# Thoughts on investing on a vacation home in Florida?



## winterstorm35 (24 Mar 2015)

I'm thinking about buying a property in Florida to rent out as an income property and to use as my own personal use. Anyone else has done this?


----------



## FJAG (25 Mar 2015)

I looked at this seriously during the big crash a few years ago and decided against it.

In my case one of the key factors was my age. Simply put, since I'm older, it would be cheaper to rent vacation facilities rather than own them. For a younger person with a longer pay back period it may be different. In addition I already owned a Class A motorhome and I enjoy the freedom of being able to move around to different areas from year to year rather than being tied down to one neighbourhood which could easily deteriorate as so many here have already done. (I'm actually in the Kissimmee/Orlando area of Florida at the present time)

Home prices are going up again but they are still reasonable here. The change in our dollar over the last year, however, has seriously eroded any advantage in price that was here as recently as a year ago.

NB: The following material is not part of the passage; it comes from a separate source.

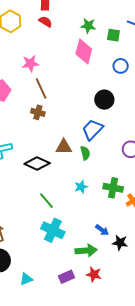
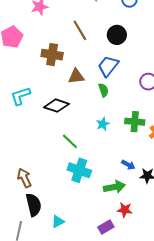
brown line: (41, 89) -> (80, 30), moved
brown cross: (38, 112) -> (52, 55), size x1.5
brown triangle: (64, 147) -> (76, 76), moved
purple rectangle: (67, 277) -> (106, 227), moved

There is also a glut of vacation home properties on the market. Many Brits and Canadians have bought homes here, especially before the big crash, and are attempting to divest. You'll find many neighbourhoods here where there are very few owner/occupiers and many absentee owners - add to that houses abandoned by their owners during the crash - makes for spooky streets. 

If you do decide to go this way you'll need to do some serious research vis a vis property/school taxes (which vary by county etc and many have higher rates for foreign owners) IRS rules on residency (which may draw you into various parts of the US tax system) insurance for rental properties; management services, cleaning services, annual pest control (termites are big down here) pool maintenance, lawn maintenance,  etc. After I ran all the numbers I concluded that the transaction just didn't make enough economic sense for me. (Again the numbers may work better for you if you run it longer term)

 :cheers:


----------



## PPCLI Guy (25 Mar 2015)

I have looked at it as well.  I can rent a nice 3 bedroom place in my preferred locale (Passe-A-Grille Beach near St Petersburg) for 3-4K per month in the winter months.  As I will only be there for 3-4 months of the year (once I retire of course), like FJAG, I have concluded that renting is the way to go.  If you buy a place in Passe-A-Grille, perhaps I can be your renter!


----------



## cupper (25 Mar 2015)

I have two business contacts that both own properties in Florida that they use as vacation homes for several weeks of the year and rent out for the rest. 

One lives and works on Cape Cod, the other in outside NYC. They both have not so favorable opinions, and several horror stories. And both took quite a beating when the market collapsed in 2008, one of which had to set his 5 year retirement horizon back a few years (he is only now back to looking at a short horizon of less than 5 years).

These two don't have the additional issues related to non-resident alien ownership which you would have.

I would suggest finding a consultant or independent real estate investment expert who can give you a full assessment as to what you would be getting into before you make a final decision. It would be money well spent.


----------